The first frost was on its way and I called a farmer friend Rebekah Rice from 9Mile Farm to check if she could use my help with cooking in exchange for some greens. I told her I will work for food! I spent a few hours there and brought home bags of bok choi, napa cabbage, and mustard leaves and bonus: peppers. At Rebekah’s farm, those leaves were going to feed her chickens, so I appreciate very much her sharing with us and I can’t wait for her to taste some of these ferments. With what I had at hand, I could make kimchi, or simple sea salt vegetable ferment.
At first look, why mess with those outer leaves? Food waste is something that is always on my mind, probably because of the gleaning I did with my family, watching my parents save everything, trying to make ends meet. It was the way of life. And it is what I want for myself and my family now. We are blessed with safe and plentiful food our our table, but it is always on my mind that “40% of good food is thrown away in America while millions are food insecure.” The state of Massachusetts has a commercial food waste ban in place that started last month – “no food waste hits the landfill”, and that is exciting news. Maybe we will see something happening in the residential waste level soon. I am for using the extra food we produce and that is safe to eat. When I see foods destined to be discarded, I see the potential of transformation into something delicious and nutritious. Not all of us will have the time to process cull, some of us may not know how, but there are things we all can do at home, sometimes as simple as eating our leftovers or labeling our leftovers, freezing them and eating later.

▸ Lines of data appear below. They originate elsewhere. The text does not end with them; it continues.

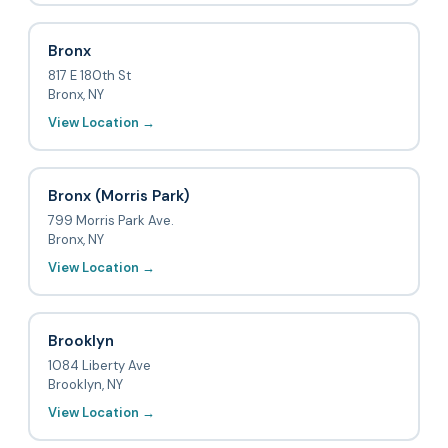
Bronx
817 E 180th St
Bronx, NY
View Location →
Bronx (Morris Park)
799 Morris Park Ave.
Bronx, NY
View Location →
Brooklyn
1084 Liberty Ave
Brooklyn, NY
View Location →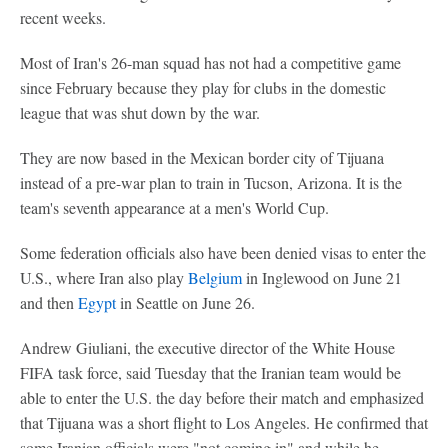
recent weeks.
Most of Iran's 26-man squad has not had a competitive game
since February because they play for clubs in the domestic
league that was shut down by the war.
They are now based in the Mexican border city of Tijuana
instead of a pre-war plan to train in Tucson, Arizona. It is the
team's seventh appearance at a men's World Cup.
Some federation officials also have been denied visas to enter the
U.S., where Iran also play
Belgium
in Inglewood on June 21
and then
Egypt
in Seattle on June 26.
Andrew Giuliani, the executive director of the White House
FIFA task force, said Tuesday that the Iranian team would be
able to enter the U.S. the day before their match and emphasized
that Tijuana was a short flight to Los Angeles. He confirmed that
some Iranian officials were "not coming in" and while he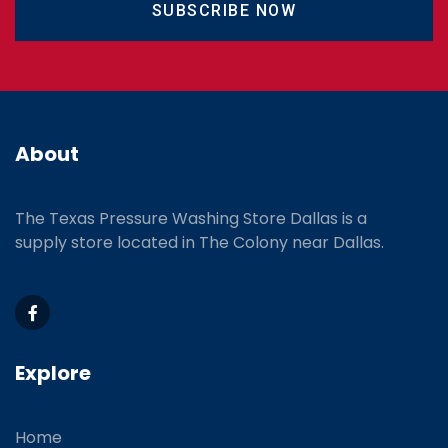
SUBSCRIBE NOW
About
The Texas Pressure Washing Store Dallas is a
supply store located
in The Colony near Dallas.
Explore
Home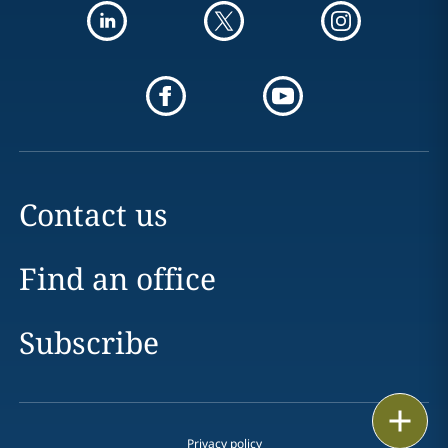
Contact us
Find an office
Subscribe
Print
Privacy policy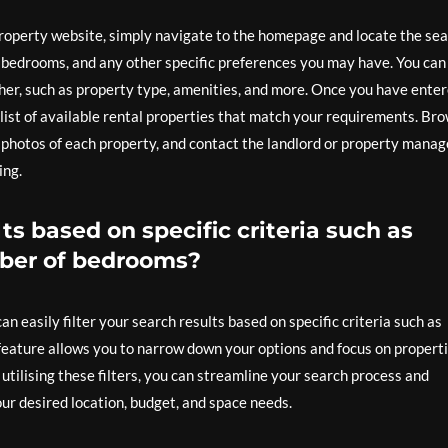
 property website, simply navigate to the homepage and locate the se
f bedrooms, and any other specific preferences you may have. You can
rther, such as property type, amenities, and more. Once you have ente
a list of available rental properties that match your requirements. Br
d photos of each property, and contact the landlord or property manag
ing.
lts based on specific criteria such as
umber of bedrooms?
n easily filter your search results based on specific criteria such as
 feature allows you to narrow down your options and focus on propert
tilising these filters, you can streamline your search process and
our desired location, budget, and space needs.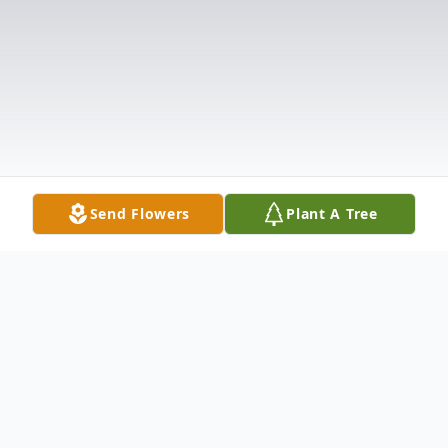
Send Flowers
Plant A Tree
Obituary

I am more than happy to work the entire weekend sorting, cutting and picking snails off organic leaves. The reward? My mouth waters just thinking about those jars of kimchi in my fridge now. So I will pause here to go eat a bowl, but first I stared proudly of what has become of those precious greens.
The next best thing to eating them, is to share them. I posted this photo of my jars on facebook asking if anyone would want to trade food with me. I am trading kimchi with friends for jam, hot peppers, eggs, dried apples and pancake mix! I also got requests for the recipe, so here it is.
My kimchi inspired ferment recipe is a combination of information from books (wild fermentation), online recipes ( fermentation on wheels) , friends recipes, practice and lots of tasting. This recipe is fish free and uses few hot peppers, but you could add both. I love to be able to incorporate the fermented veggies to recipes or serve as a side dish for my family.
I started a batch at Rebekah’s kitchen a few weeks back, working with her and her father, Michael, good fun to cook together.
here at home:
Kimchi- my base
makes about 2 QT Jars, about 8 cups
5-6 pounds of combo of veggies:
mix spice paste:
1 head of garlic, 6 tablespoons ginger, onions or leeks, scallions, seaweed, lemongrass, hot peppers, a couple of tablespoons paprika, or Korean red pepper powder for heat and color if desired. (You will use this paste after the overnight soak)
Brine: 4 cups of water and 4 tablespoons of salt, double if necessary to cover veggies overnight or 6hrs or so.
I use a plate to weight it down and keep the veggies covered with light fabric. By the morning there will be plenty of liquid.
Strain veggies and taste, if too salty, rinse, if not enough salt, add more. Save the brine in the fridge if you need to keep the veggies under liquid.
Mix paste with strained veggies, using gloves if working with hot peppers
Weight it down. I use covered glass jars filled with water, or a stone. Date the jars.
Ferment 7 to 10 days, watching if the brine starts to dry, press it down and add more brine. Cover with light fabric to keep out dust and flies. Set on a tray. Keep fermenting for a month if desired.
When it taste good to you, take the weight off, remove the top leaf, cover and refrigerate for 6 month to 1 year.